Records —
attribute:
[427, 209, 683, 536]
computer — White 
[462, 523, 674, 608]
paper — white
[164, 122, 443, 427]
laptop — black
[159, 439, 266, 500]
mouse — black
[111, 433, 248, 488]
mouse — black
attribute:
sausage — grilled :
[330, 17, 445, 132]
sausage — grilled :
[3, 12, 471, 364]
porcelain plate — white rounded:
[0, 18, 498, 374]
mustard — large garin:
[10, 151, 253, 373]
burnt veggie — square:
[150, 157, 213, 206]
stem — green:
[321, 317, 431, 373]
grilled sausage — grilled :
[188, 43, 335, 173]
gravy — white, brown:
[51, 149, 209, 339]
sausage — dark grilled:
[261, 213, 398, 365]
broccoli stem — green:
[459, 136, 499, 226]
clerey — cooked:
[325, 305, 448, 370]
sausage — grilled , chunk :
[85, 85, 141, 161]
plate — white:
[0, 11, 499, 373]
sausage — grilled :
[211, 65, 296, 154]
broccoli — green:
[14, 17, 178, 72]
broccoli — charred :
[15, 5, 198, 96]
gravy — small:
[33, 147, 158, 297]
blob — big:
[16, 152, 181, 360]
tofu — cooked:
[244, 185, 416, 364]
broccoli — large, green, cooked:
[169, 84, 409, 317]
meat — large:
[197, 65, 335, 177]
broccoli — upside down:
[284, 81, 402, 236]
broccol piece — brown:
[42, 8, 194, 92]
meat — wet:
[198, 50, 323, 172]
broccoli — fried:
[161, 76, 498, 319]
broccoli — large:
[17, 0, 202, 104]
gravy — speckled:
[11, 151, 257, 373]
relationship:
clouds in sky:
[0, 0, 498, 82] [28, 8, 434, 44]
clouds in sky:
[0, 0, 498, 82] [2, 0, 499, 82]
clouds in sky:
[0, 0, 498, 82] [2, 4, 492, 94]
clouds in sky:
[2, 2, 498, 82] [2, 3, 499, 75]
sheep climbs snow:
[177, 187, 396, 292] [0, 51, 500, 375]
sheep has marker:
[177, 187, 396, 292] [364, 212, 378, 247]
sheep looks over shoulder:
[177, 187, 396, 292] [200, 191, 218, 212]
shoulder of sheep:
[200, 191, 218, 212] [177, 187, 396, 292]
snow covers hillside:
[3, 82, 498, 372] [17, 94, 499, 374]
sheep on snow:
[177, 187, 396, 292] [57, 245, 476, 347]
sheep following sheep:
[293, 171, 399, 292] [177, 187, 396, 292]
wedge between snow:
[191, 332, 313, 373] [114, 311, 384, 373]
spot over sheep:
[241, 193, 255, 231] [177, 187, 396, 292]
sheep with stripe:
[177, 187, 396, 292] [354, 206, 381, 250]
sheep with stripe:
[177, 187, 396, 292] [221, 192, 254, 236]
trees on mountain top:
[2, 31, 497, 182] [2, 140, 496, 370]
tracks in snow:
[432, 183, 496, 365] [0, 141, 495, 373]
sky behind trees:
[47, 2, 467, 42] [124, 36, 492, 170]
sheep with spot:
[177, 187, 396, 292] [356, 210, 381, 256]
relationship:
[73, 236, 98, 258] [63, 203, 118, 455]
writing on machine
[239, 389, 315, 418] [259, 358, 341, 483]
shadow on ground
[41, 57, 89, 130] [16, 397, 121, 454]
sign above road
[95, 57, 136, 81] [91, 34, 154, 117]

Task statement — Rename every "sausage" in the records above to "bratwurst", and write out all the records again with nothing else changed.

Output for this exercise —
attribute:
[427, 209, 683, 536]
computer — White 
[462, 523, 674, 608]
paper — white
[164, 122, 443, 427]
laptop — black
[159, 439, 266, 500]
mouse — black
[111, 433, 248, 488]
mouse — black
attribute:
bratwurst — grilled :
[330, 17, 445, 132]
bratwurst — grilled :
[3, 12, 471, 364]
porcelain plate — white rounded:
[0, 18, 498, 374]
mustard — large garin:
[10, 151, 253, 373]
burnt veggie — square:
[150, 157, 213, 206]
stem — green:
[321, 317, 431, 373]
grilled bratwurst — grilled :
[188, 43, 335, 173]
gravy — white, brown:
[51, 149, 209, 339]
bratwurst — dark grilled:
[261, 213, 398, 365]
broccoli stem — green:
[459, 136, 499, 226]
clerey — cooked:
[325, 305, 448, 370]
bratwurst — grilled , chunk :
[85, 85, 141, 161]
plate — white:
[0, 11, 499, 373]
bratwurst — grilled :
[211, 65, 296, 154]
broccoli — green:
[14, 17, 178, 72]
broccoli — charred :
[15, 5, 198, 96]
gravy — small:
[33, 147, 158, 297]
blob — big:
[16, 152, 181, 360]
tofu — cooked:
[244, 185, 416, 364]
broccoli — large, green, cooked:
[169, 84, 409, 317]
meat — large:
[197, 65, 335, 177]
broccoli — upside down:
[284, 81, 402, 236]
broccol piece — brown:
[42, 8, 194, 92]
meat — wet:
[198, 50, 323, 172]
broccoli — fried:
[161, 76, 498, 319]
broccoli — large:
[17, 0, 202, 104]
gravy — speckled:
[11, 151, 257, 373]
relationship:
clouds in sky:
[0, 0, 498, 82] [28, 8, 434, 44]
clouds in sky:
[0, 0, 498, 82] [2, 0, 499, 82]
clouds in sky:
[0, 0, 498, 82] [2, 4, 492, 94]
clouds in sky:
[2, 2, 498, 82] [2, 3, 499, 75]
sheep climbs snow:
[177, 187, 396, 292] [0, 51, 500, 375]
sheep has marker:
[177, 187, 396, 292] [364, 212, 378, 247]
sheep looks over shoulder:
[177, 187, 396, 292] [200, 191, 218, 212]
shoulder of sheep:
[200, 191, 218, 212] [177, 187, 396, 292]
snow covers hillside:
[3, 82, 498, 372] [17, 94, 499, 374]
sheep on snow:
[177, 187, 396, 292] [57, 245, 476, 347]
sheep following sheep:
[293, 171, 399, 292] [177, 187, 396, 292]
wedge between snow:
[191, 332, 313, 373] [114, 311, 384, 373]
spot over sheep:
[241, 193, 255, 231] [177, 187, 396, 292]
sheep with stripe:
[177, 187, 396, 292] [354, 206, 381, 250]
sheep with stripe:
[177, 187, 396, 292] [221, 192, 254, 236]
trees on mountain top:
[2, 31, 497, 182] [2, 140, 496, 370]
tracks in snow:
[432, 183, 496, 365] [0, 141, 495, 373]
sky behind trees:
[47, 2, 467, 42] [124, 36, 492, 170]
sheep with spot:
[177, 187, 396, 292] [356, 210, 381, 256]
relationship:
[73, 236, 98, 258] [63, 203, 118, 455]
writing on machine
[239, 389, 315, 418] [259, 358, 341, 483]
shadow on ground
[41, 57, 89, 130] [16, 397, 121, 454]
sign above road
[95, 57, 136, 81] [91, 34, 154, 117]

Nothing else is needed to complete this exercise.